- ENTRIES SUPPLIED -
============================================================

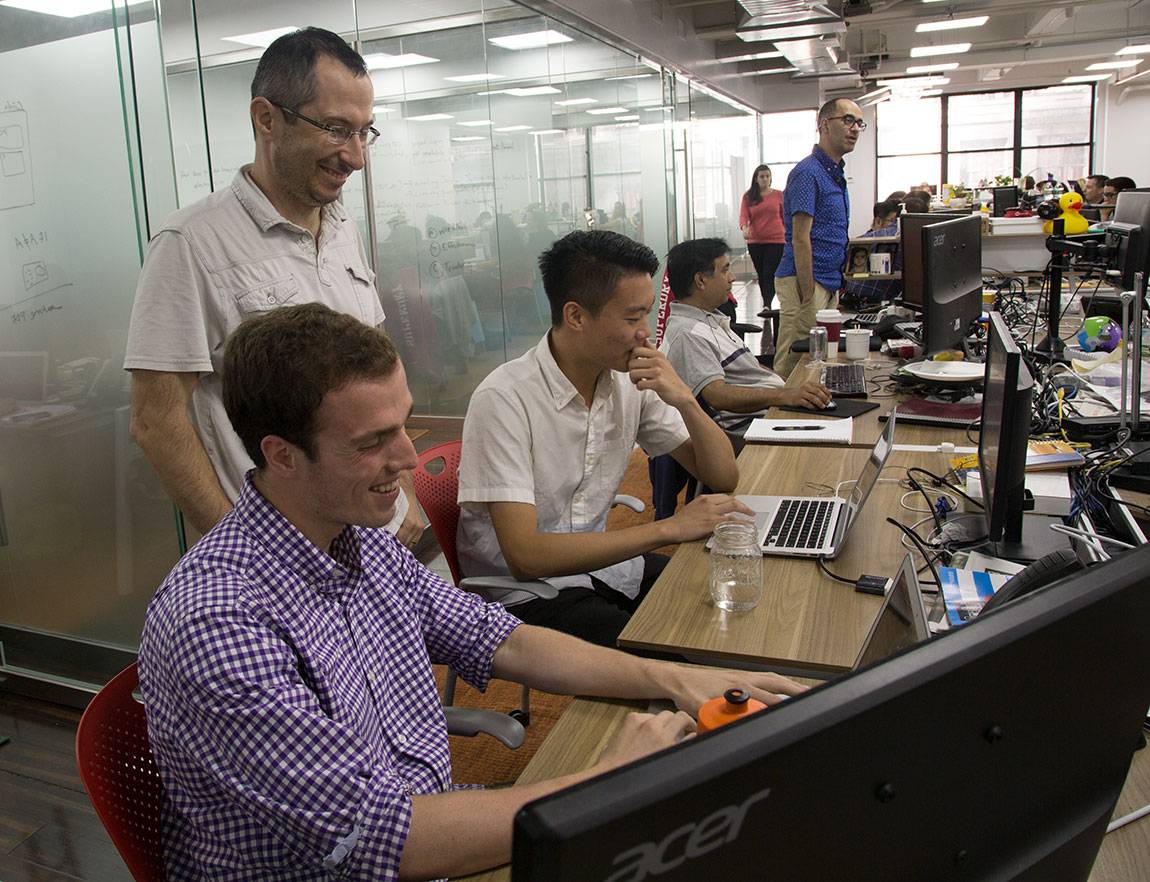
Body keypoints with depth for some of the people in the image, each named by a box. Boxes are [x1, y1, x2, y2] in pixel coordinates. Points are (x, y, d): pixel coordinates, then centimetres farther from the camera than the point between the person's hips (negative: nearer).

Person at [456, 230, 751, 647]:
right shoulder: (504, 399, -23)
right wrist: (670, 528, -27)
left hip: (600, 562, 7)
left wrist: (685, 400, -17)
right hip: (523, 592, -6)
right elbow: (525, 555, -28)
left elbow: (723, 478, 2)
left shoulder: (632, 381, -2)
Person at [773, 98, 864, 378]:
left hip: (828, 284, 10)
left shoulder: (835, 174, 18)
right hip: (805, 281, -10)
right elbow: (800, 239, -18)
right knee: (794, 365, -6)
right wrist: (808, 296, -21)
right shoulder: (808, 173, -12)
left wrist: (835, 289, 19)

============================================================

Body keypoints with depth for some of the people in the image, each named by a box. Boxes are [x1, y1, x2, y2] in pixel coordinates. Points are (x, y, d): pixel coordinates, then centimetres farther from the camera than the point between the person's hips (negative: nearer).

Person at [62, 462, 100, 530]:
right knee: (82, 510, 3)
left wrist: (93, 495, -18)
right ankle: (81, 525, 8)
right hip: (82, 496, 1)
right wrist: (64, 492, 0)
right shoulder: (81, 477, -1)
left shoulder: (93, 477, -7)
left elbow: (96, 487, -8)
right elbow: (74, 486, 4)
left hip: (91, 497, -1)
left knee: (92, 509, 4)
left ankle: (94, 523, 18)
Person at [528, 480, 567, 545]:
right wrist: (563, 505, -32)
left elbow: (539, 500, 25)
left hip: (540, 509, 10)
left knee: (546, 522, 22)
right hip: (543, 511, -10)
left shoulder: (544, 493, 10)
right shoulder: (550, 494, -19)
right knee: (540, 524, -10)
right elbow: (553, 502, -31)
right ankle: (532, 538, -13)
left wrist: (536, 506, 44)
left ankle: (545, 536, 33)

============================================================

Only the lines above starting at the line that holds "left ankle: (94, 523, 18)" and ending at the line that holds "left ankle: (545, 536, 33)" are to be repeated, exactly and in full.

left ankle: (94, 523, 18)
Person at [528, 480, 567, 545]:
right wrist: (563, 505, -32)
left elbow: (539, 500, 25)
left hip: (540, 509, 10)
left knee: (546, 522, 22)
right hip: (543, 511, -10)
left shoulder: (544, 493, 10)
right shoulder: (550, 494, -19)
right knee: (540, 524, -10)
right elbow: (553, 502, -31)
right ankle: (532, 538, -13)
left wrist: (536, 506, 44)
left ankle: (545, 536, 33)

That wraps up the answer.